:: What is expected ::
Your reply should be made up of every line in the records below that holds the string "possible".

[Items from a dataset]

____________

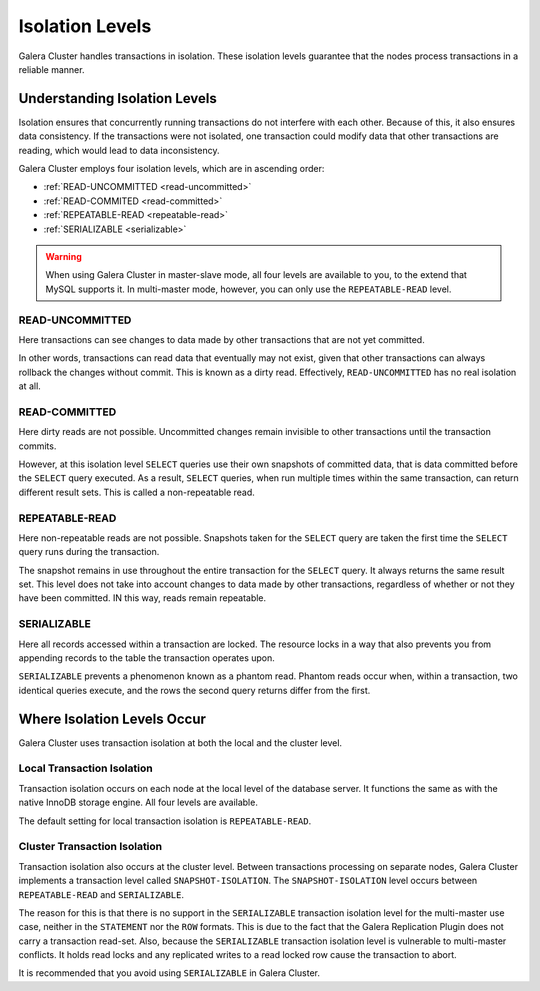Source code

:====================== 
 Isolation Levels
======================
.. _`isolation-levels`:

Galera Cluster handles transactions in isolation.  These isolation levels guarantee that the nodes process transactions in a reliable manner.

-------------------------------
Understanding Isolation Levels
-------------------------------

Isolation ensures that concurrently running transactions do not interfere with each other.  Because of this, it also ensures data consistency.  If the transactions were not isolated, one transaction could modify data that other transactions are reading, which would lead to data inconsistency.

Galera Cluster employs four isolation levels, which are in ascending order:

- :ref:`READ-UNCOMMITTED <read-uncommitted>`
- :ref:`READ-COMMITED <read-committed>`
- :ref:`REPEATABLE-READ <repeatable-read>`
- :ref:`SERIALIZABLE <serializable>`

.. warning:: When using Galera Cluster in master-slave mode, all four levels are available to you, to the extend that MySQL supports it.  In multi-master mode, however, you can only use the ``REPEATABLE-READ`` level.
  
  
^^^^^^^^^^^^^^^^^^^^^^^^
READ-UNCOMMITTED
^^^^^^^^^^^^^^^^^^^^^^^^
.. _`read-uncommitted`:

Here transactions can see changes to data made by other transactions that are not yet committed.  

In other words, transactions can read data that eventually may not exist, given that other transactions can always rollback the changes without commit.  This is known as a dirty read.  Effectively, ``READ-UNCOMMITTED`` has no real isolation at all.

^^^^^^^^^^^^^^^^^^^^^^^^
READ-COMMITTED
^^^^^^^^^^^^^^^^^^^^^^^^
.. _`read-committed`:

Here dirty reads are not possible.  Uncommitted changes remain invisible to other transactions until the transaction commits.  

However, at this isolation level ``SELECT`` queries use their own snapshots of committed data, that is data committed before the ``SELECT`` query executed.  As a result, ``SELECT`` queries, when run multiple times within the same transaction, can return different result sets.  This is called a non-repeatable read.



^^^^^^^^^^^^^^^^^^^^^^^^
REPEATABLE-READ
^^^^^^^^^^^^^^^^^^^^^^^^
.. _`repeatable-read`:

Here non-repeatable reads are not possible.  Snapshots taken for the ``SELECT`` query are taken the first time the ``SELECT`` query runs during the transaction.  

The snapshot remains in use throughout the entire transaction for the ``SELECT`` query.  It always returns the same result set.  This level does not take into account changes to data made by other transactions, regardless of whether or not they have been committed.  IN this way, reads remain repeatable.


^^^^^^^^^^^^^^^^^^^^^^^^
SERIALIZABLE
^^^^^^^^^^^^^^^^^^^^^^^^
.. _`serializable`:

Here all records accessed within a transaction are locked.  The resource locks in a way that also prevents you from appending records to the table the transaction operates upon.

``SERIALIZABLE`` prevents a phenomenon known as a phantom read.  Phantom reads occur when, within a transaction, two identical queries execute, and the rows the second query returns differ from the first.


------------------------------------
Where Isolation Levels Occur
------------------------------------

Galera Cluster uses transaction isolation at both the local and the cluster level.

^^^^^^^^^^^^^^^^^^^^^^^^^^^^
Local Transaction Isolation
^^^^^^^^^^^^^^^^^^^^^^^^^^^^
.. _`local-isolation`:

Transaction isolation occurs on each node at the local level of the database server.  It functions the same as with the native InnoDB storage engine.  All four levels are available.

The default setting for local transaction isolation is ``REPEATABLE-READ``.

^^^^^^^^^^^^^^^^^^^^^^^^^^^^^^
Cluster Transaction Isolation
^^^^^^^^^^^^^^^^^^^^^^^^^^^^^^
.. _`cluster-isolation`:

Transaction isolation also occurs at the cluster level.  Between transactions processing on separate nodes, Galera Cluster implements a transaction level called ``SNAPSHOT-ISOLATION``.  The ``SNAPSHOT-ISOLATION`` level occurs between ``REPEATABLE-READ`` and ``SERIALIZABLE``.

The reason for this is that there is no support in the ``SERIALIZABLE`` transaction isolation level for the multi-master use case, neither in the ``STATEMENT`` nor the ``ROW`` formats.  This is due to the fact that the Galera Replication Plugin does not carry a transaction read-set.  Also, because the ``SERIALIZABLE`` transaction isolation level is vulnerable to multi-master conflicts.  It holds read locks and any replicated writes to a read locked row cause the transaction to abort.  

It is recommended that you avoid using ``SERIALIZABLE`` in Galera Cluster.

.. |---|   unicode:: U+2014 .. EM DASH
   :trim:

____________

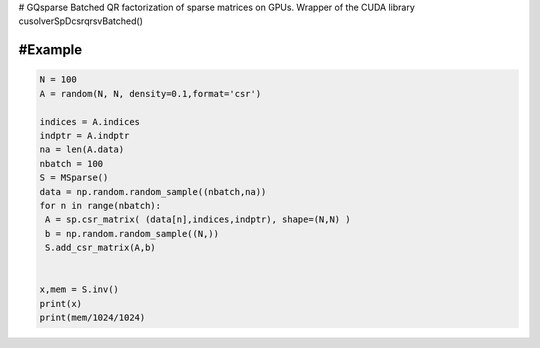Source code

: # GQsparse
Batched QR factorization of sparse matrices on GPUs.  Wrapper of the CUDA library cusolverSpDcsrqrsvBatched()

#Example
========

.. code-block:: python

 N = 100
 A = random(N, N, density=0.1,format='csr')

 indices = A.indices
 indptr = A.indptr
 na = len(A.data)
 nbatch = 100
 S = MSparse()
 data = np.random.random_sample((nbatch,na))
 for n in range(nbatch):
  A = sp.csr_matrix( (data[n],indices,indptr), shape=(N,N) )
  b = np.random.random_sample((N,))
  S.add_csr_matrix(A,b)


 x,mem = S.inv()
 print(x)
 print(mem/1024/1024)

____________

:: Solution for this problem ::
Here dirty reads are not possible.  Uncommitted changes remain invisible to other transactions until the transaction commits.  
Here non-repeatable reads are not possible.  Snapshots taken for the ``SELECT`` query are taken the first time the ``SELECT`` query runs during the transaction.  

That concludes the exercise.